▶ [GIVEN TEXT]
Mary Elizabeth Campbell
(1849 – 6 Apr 1884)
The narrative that follows is transcribed from Alexander (Sandy) Waddell's invaluable summary in his biographical documentation of the Little and Martin families.
Born ca 1849. Married 1871 as second wife of Dr Robert Little. There were eight children of the marriage: Mary (May) Campbell Little (b 1872), twins William Campbell Little and Matthew Little (b 1875), John Wishart Little (b 1877), Maud Wishart Little (b 1878), Harriet (Hetty) Lawrence Little (b 1881), Alexa Campbell Little (b 1882), and Louise Campbell Little (1883). All were born in Singapore.
She died suddenly 6 Apr 1884, resulting from a dose of ipecacuanha in an attempt to counteract the pain of acute migraine. It caused such extreme retching that she suffered a cerebral haemorrhage. She was buried in Bukit Timah Road cemetery.
Footnotes added by Sandy
Her mother Margaret Matilda Campbell stemmed from the Wishart dynasty, traced back to John Wishart (fl 1214). Her forebears included
Robert Wishart1, 2 (d 26 Nov 1316), Bishop of Glasgow, Patriot, with Bruce and Wallace at Bannockburn.
Sir John Wishart (d 1576), Judge, opposed Mary Stuart & Darnley, imprisoned then pardoned.
George Wishart1, 2 (ca 1513 – 1 March 1546), Reformer and Martyr, burned at the stake.
Admiral Sir James Wishart (1659 – 30th May 1723), Admiral of the Mediterranean White squadron.
George Wishart (ca 1513 – 1 March 1546)
George Wishart on the day of 1 March 1546
Admiral Sir James Wishart (1659 – 30th May 1723)
The letter that follows was written by Mary Elizabeth Little (née Campbell), second wife of Dr. Robert Little, from Singapore to her step-daughter Jessie at school in England.
6th February 1874
My dearest Jessie,
We were very glad indeed to receive your letter by the French Mail the day before yesterday, and learn that you were well and enjoying your rides etc. Have you had any more headaches since you went and are you troubled in other departments now you are in a cold climate? I have no idea what to write about for everything that I ask your Papa if he has told you he says he doesn't remember.
This has been a very gay week, what with private parties and public ones. The MacNairns had a big dinner to the Sedgreaves one night. There was a ball at Govt. House on Wednesday night to the naval officers. We had no less than 2 admirals here at the time, the rising sun and the setting sun.
Admiral Shadwell is on his way home. Yr Papa went to call upon him as he had called on us. He got the Mata mata as being a Mr S.C. Tom Scott went with him but the old fellow had gone to see the other admiral. The two doctors of the ships called on your Papa, We asked one of them to dinner and to stay all night but they were entertaining the officers of the Audacious. There were very few ladies at the Govt. House ball but I have not seen anyone who was there to give me the gossip. Your Papa went for an hour "to pay his respects".

Stored entries:

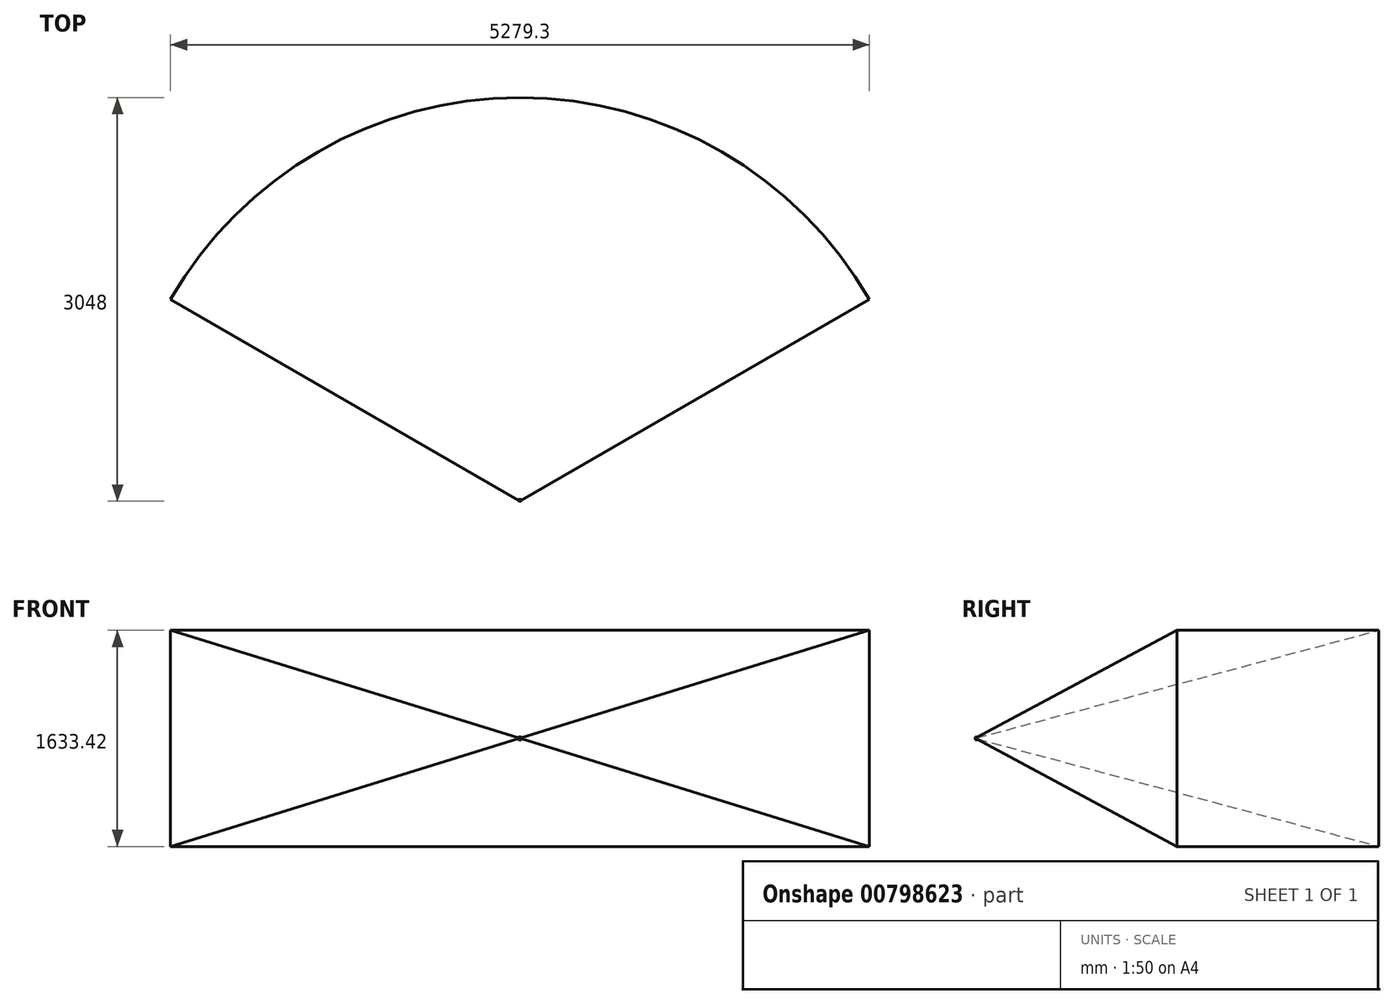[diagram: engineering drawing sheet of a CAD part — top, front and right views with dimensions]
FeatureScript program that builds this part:
annotation { "Feature Type Name" : "Feature", "Feature Type Description" : "" }
export const myFeature = defineFeature(function(context is Context, id is Id, definition is map)
    precondition{}
    {
        {
            var Q0;
            Q0=qCreatedBy(makeId("Right.planeOp"),FACE);
            var sketch = newSketch(context, id + "F0", { "sketchPlane" : qUnion([Q0])});
            skLineSegment(sketch, "E0", {"start": v(0, 0) * mm, "end": v(3048, 816.7) * mm});
            skLineSegment(sketch, "E1", {"start": v(3048, 816.7) * mm, "end": v(3048, -816.7) * mm});
            skLineSegment(sketch, "E2", {"start": v(3048, -816.7) * mm, "end": v(0, 0) * mm});
            skLineSegment(sketch, "E3", {"start": v(0, 0) * mm, "end": v(3048, 0) * mm});
            skLineSegment(sketch, "E4", {"start": v(0, 22.16) * mm, "end": v(0, -19.91) * mm});
            skSolve(sketch);
        }
        {
            var Q0;
            Q0 = qSketchRegion(id + "F0", true);
            var Q1;
            Q1=sQuery(id+"F0.wireOp",EDGE,"E4");
            revolve(context, id + "F1", {"surfaceOperationType" : NewSurfaceOperationType.NEW, "entities" : qUnion([Q0]), "axis" : qUnion([Q1]), "revolveType" : RevolveType.SYMMETRIC, "angle" : 120 * degree});
        }
        {
            var Q0;
            Q0=qCreatedBy(makeId("Front.planeOp"),FACE);
            var sketch = newSketch(context, id + "F2", { "sketchPlane" : qUnion([Q0])});
            skLineSegment(sketch, "E5.bottom", {"start": v(10.34, -10.5) * mm, "end": v(-10.34, -10.5) * mm});
            skLineSegment(sketch, "E5.top", {"start": v(10.34, 10.5) * mm, "end": v(-10.34, 10.5) * mm});
            skLineSegment(sketch, "E5.left", {"start": v(10.34, -10.5) * mm, "end": v(10.34, 10.5) * mm});
            skLineSegment(sketch, "E5.right", {"start": v(-10.34, -10.5) * mm, "end": v(-10.34, 10.5) * mm});
            skPoint(sketch, "E5.middle", {"position": v(0, 0) * mm});
            skSolve(sketch);
        }
        {
            var Q0;
            Q0 = qSketchRegion(id + "F2", true);
            extrude(context, id + "F3", {"entities" : qUnion([Q0]), "operationType" : NewBodyOperationType.ADD, "oppositeDirection" : true, "depth" : 12.7 * mm, "offsetDistance" : 25.4 * mm});
        }
    });
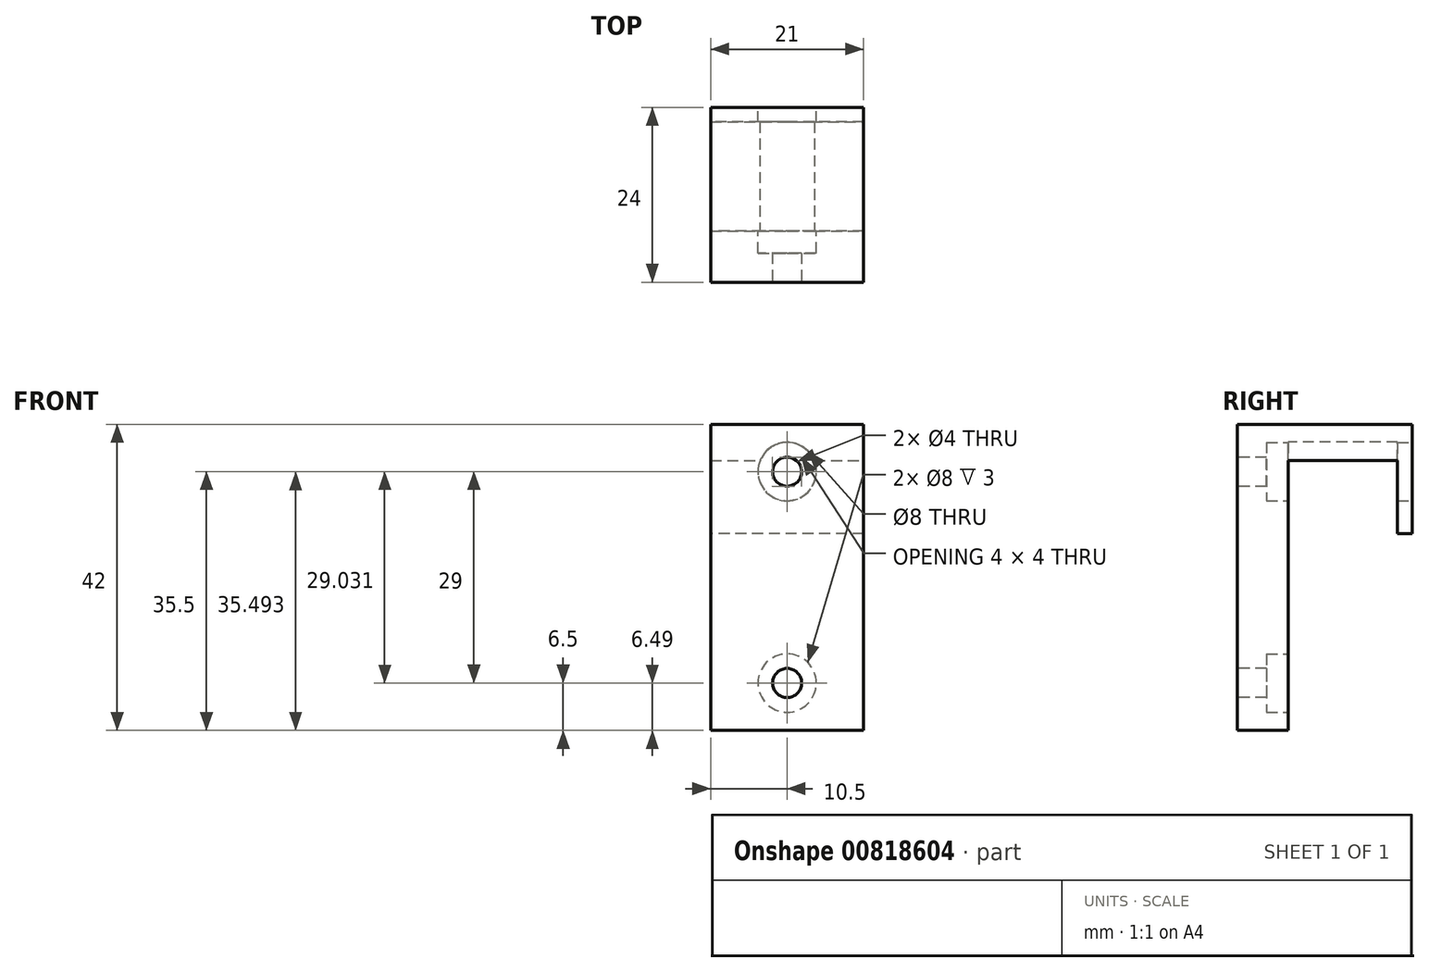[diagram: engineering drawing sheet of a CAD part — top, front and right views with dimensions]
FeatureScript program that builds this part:
annotation { "Feature Type Name" : "Feature", "Feature Type Description" : "" }
export const myFeature = defineFeature(function(context is Context, id is Id, definition is map)
    precondition{}
    {
        {
            var Q0;
            Q0=qCreatedBy(makeId("Front.planeOp"),FACE);
            var sketch = newSketch(context, id + "F0", { "sketchPlane" : qUnion([Q0])});
            skLineSegment(sketch, "E0.bottom", {"start": v(10.5, -21) * mm, "end": v(-10.5, -21) * mm});
            skLineSegment(sketch, "E0.top", {"start": v(10.5, 21) * mm, "end": v(-10.5, 21) * mm});
            skLineSegment(sketch, "E0.left", {"start": v(10.5, -21) * mm, "end": v(10.5, 21) * mm});
            skLineSegment(sketch, "E0.right", {"start": v(-10.5, -21) * mm, "end": v(-10.5, 21) * mm});
            skPoint(sketch, "E0.middle", {"position": v(0, 0) * mm});
            skSolve(sketch);
        }
        {
            var Q0;
            Q0=makeQuery(id+"F0.imprint","IMPRINT",FACE,{"disambiguationData":[TD([[makeQuery(id+"F0.imprint","IMPRINT",EDGE,{"derivedFrom":sQuery(id+"F0.wireOp",EDGE,"E0.bottom")}),-1.0]])]});
            extrude(context, id + "F1", {"entities" : qUnion([Q0]), "depth" : 7 * mm, "offsetDistance" : 25 * mm});
        }
        {
            var Q0;
            Q0=makeQuery(id+"F1.opExtrude","CAP_FACE",FACE,{"disambiguationData":[OSD([sQuery(id+"F0.wireOp",EDGE,"E0.bottom"),sQuery(id+"F0.wireOp",EDGE,"E0.top"),sQuery(id+"F0.wireOp",EDGE,"E0.left"),sQuery(id+"F0.wireOp",EDGE,"E0.right")])],"isStart":true});
            var sketch = newSketch(context, id + "F2", { "sketchPlane" : qUnion([Q0])});
            skLineSegment(sketch, "E1.bottom", {"start": v(10.5, 21) * mm, "end": v(-10.5, 21) * mm});
            skLineSegment(sketch, "E1.top", {"start": v(10.5, 16) * mm, "end": v(-10.5, 16) * mm});
            skLineSegment(sketch, "E1.left", {"start": v(10.5, 21) * mm, "end": v(10.5, 16) * mm});
            skLineSegment(sketch, "E1.right", {"start": v(-10.5, 21) * mm, "end": v(-10.5, 16) * mm});
            skSolve(sketch);
        }
        {
            var Q0;
            Q0=makeQuery(id+"F2.imprint","IMPRINT",FACE,{"disambiguationData":[TD([[makeQuery(id+"F2.imprint","IMPRINT",EDGE,{"derivedFrom":sQuery(id+"F2.wireOp",EDGE,"E1.bottom")}),-1.0]])]});
            extrude(context, id + "F3", {"entities" : qUnion([Q0]), "operationType" : NewBodyOperationType.ADD, "depth" : 17 * mm, "offsetDistance" : 25 * mm});
        }
        {
            var Q0;
            Q0=makeQuery(id+"F1.opExtrude","CAP_FACE",FACE,{"disambiguationData":[OSD([sQuery(id+"F0.wireOp",EDGE,"E0.bottom"),sQuery(id+"F0.wireOp",EDGE,"E0.top"),sQuery(id+"F0.wireOp",EDGE,"E0.left"),sQuery(id+"F0.wireOp",EDGE,"E0.right")])],"isStart":false});
            var sketch = newSketch(context, id + "F4", { "sketchPlane" : qUnion([Q0])});
            skLineSegment(sketch, "E2", {"start": v(0, 21) * mm, "end": v(0, -21) * mm, "construction": true});
            skLineSegment(sketch, "E3", {"start": v(0, 21) * mm, "end": v(0, 14.5) * mm, "construction": true});
            skLineSegment(sketch, "E4", {"start": v(0, 14.5) * mm, "end": v(0, -14.5) * mm, "construction": true});
            skCircle(sketch, "E5", {"center": v(0, 14.5) * mm, "radius": 2 * mm});
            skCircle(sketch, "E6", {"center": v(0, -14.5) * mm, "radius": 2 * mm});
            skSolve(sketch);
        }
        {
            var Q0;
            Q0 = qSketchRegion(id + "F4", true);
            extrude(context, id + "F5", {"entities" : qUnion([Q0]), "operationType" : NewBodyOperationType.REMOVE, "oppositeDirection" : true, "depth" : 25 * mm, "offsetDistance" : 25 * mm});
        }
        {
            var Q0;
            {var subQ0=sQuery(id+"F2.wireOp",EDGE,"E1.top");Q0=makeQuery(id+"F2.imprint","IMPRINT",FACE,{"disambiguationData":[TD([[makeQuery(id+"F2.imprint","IMPRINT",EDGE,{"derivedFrom":subQ0}),1.0]])]});}
            var sketch = newSketch(context, id + "F6", { "sketchPlane" : qUnion([Q0])});
            skCircle(sketch, "E7", {"center": v(0, 14.52) * mm, "radius": 4 * mm});
            skCircle(sketch, "E8", {"center": v(0, -14.51) * mm, "radius": 4 * mm});
            skSolve(sketch);
        }
        {
            var Q0;
            Q0 = qSketchRegion(id + "F6", true);
            extrude(context, id + "F7", {"entities" : qUnion([Q0]), "operationType" : NewBodyOperationType.REMOVE, "oppositeDirection" : true, "depth" : 3 * mm, "offsetDistance" : 25 * mm});
        }
        {
            var Q0;
            Q0=makeQuery(id+"F0.imprint","IMPRINT",FACE,{"disambiguationData":[TD([[makeQuery(id+"F0.imprint","IMPRINT",EDGE,{"derivedFrom":sQuery(id+"F0.wireOp",EDGE,"E0.bottom")}),-1.0]])]});
            var sketch = newSketch(context, id + "F8", { "sketchPlane" : qUnion([Q0])});
            skCircle(sketch, "E9", {"center": v(0, 14.55) * mm, "radius": 4 * mm});
            skSolve(sketch);
        }
        {
            var Q0;
            Q0 = qSketchRegion(id + "F8", true);
            extrude(context, id + "F9", {"entities" : qUnion([Q0]), "operationType" : NewBodyOperationType.REMOVE, "oppositeDirection" : true, "depth" : 25 * mm, "offsetDistance" : 25 * mm});
        }
        {
            var Q0;
            Q0=makeQuery(id+"F3.boolean.opBoolean","MERGE",FACE,{"derivedFrom":[makeQuery(id+"F1.opExtrude","SWEPT_FACE",FACE,{"disambiguationData":[OSD([sQuery(id+"F0.wireOp",EDGE,"E0.top")])]}),makeQuery(id+"F3.opExtrude","SWEPT_FACE",FACE,{"disambiguationData":[OSD([sQuery(id+"F2.wireOp",EDGE,"E1.bottom")])]})]});
            var sketch = newSketch(context, id + "F10", { "sketchPlane" : qUnion([Q0])});
            skLineSegment(sketch, "E10.bottom", {"start": v(-10.5, 17) * mm, "end": v(10.5, 17) * mm});
            skLineSegment(sketch, "E10.top", {"start": v(-10.5, 15) * mm, "end": v(10.5, 15) * mm});
            skLineSegment(sketch, "E10.left", {"start": v(-10.5, 17) * mm, "end": v(-10.5, 15) * mm});
            skLineSegment(sketch, "E10.right", {"start": v(10.5, 17) * mm, "end": v(10.5, 15) * mm});
            skSolve(sketch);
        }
        {
            var Q0;
            Q0 = qSketchRegion(id + "F10", true);
            extrude(context, id + "F11", {"entities" : qUnion([Q0]), "operationType" : NewBodyOperationType.ADD, "oppositeDirection" : true, "depth" : 15 * mm, "offsetDistance" : 25 * mm});
        }
        {
            var Q0;
            Q0=makeQuery(id+"F4.imprint","IMPRINT",FACE,{"disambiguationData":[TD([[makeQuery(id+"F4.imprint","IMPRINT",EDGE,{"derivedFrom":sQuery(id+"F4.wireOp",EDGE,"E5")}),-1.0]])]});
            var sketch = newSketch(context, id + "F12", { "sketchPlane" : qUnion([Q0])});
            skCircle(sketch, "E11", {"center": v(0, 14.5) * mm, "radius": 2 * mm});
            skSolve(sketch);
        }
        {
            var Q0;
            Q0 = qSketchRegion(id + "F12", true);
            extrude(context, id + "F13", {"entities" : qUnion([Q0]), "operationType" : NewBodyOperationType.REMOVE, "oppositeDirection" : true, "depth" : 25 * mm, "offsetDistance" : 25 * mm});
        }
        {
            var Q0;
            Q0=makeQuery(id+"F11.boolean.opBoolean","MERGE",FACE,{"derivedFrom":[makeQuery(id+"F3.opExtrude","CAP_FACE",FACE,{"disambiguationData":[OSD([sQuery(id+"F2.wireOp",EDGE,"E1.bottom"),sQuery(id+"F2.wireOp",EDGE,"E1.top"),sQuery(id+"F2.wireOp",EDGE,"E1.left"),sQuery(id+"F2.wireOp",EDGE,"E1.right")])],"isStart":false}),makeQuery(id+"F11.opExtrude","SWEPT_FACE",FACE,{"disambiguationData":[OSD([sQuery(id+"F10.wireOp",EDGE,"E10.bottom")])]})]});
            var sketch = newSketch(context, id + "F14", { "sketchPlane" : qUnion([Q0])});
            skCircle(sketch, "E12", {"center": v(0, 14.5) * mm, "radius": 4 * mm});
            skSolve(sketch);
        }
        {
            var Q0;
            Q0 = qSketchRegion(id + "F14", true);
            extrude(context, id + "F15", {"entities" : qUnion([Q0]), "operationType" : NewBodyOperationType.REMOVE, "oppositeDirection" : true, "depth" : 5 * mm, "offsetDistance" : 25 * mm});
        }
    });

▶ [YOUR INSTRUCTIONS] How might the Mary Elizabeth Campbell text go on after its last sentence? Write what follows, carrying on her 1874 letter to Jessie.

▶ [OUTPUT FOR THIS TASK]
There was a croquet party a day or two before on a very large scale. I was told 170 were present, there were tents and all sorts of grand arrangements. Mrs Boyd and Cowan were invited, when Miss Oseley heard it she said "impossible". The two Rajahs who have given so such trouble were there. Last night was the German Club ball. I don't envy people who had restive horses. It was the Chinese New Years Eve so you know what a noise there would be. Farleigh Armstrong would not let his horses go out so Miss A was going with the Woods, The noise began about 2 am again and though it was loud enough to seem as if the house was being besieged that angelic child May slept through it and gave no trouble whereas poor Mary Dell I believe did not sleep all night.
I made my first appearance in a police court a week ago. I had to go and swear that I had heard the boy call out "tuan" when he was apprehended. Of course it was not very pleasant but everybody was very kind to me and I was honoured with a chair while I gave my evidence. I am summoned to appear towards the end of the month before Justice Woods. I hope I may be able to get off that.
Your Papa is driving "Orion" this corning in spite of the crackers. He says he is a delightful horse to drive, much better than Harry.
I enclose Sophie's letter and the bill which came a few days ago. It is a good thing I did not thank her for the ball dress. I am terribly afraid that the wonderful chine silk is to be trimmed with rose colour in which case it will be no use for church and visiting which is what I wanted it for. I think most of your things are very moderate.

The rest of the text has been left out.